Jean Alesi riflette sulla sua singolare vittoria del Gran Premio
È difficile immaginare, ma Jean Alesi – un uomo così spesso visto sul podio durante le sue cinque stagioni con la Ferrari – ha dovuto aspettare fino al suo 31o compleanno per rivendicare la sua prima e unica vittoria in Formula 1. Al Gran Premio del Canada del 1995, il francese era così concentrato che non si rendeva nemmeno conto che stava guidando la gara al Circuit Gilles-Villeneuve fino a quando non scoprì i fan cheering per lui dai tribuni.

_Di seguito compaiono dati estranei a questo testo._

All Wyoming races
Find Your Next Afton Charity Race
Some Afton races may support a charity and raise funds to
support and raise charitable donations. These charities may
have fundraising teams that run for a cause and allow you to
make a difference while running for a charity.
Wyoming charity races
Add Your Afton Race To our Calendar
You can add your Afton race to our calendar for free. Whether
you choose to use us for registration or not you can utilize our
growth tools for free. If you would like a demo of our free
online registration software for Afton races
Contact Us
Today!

Quel momento di realizzazione è ancora difficile da fathom. Approfittando dei problemi meccanici subiti da Michael Schumacher, Alesi alla fine prese la bandiera a scacchi, segnando anche l’occasione con un surreale giro d’onore sul retro della vettura tedesca. È stato un bellissimo, singolare punto alto in una carriera di 13 stagioni che lo ha visto anche ispirare Eddie Jordan per stabilire la sua squadra.
Parlando con l'ospite Tom Clarkson, Alesi discute le celebrazioni surreali che hanno seguito, tra cui un viaggio in Vaticano a Roma. Guardando indietro, si rivolge alla domanda persistente di se avere una sola vittoria al suo nome lo provoca frustrazione dopo un così lungo incarico nello sport.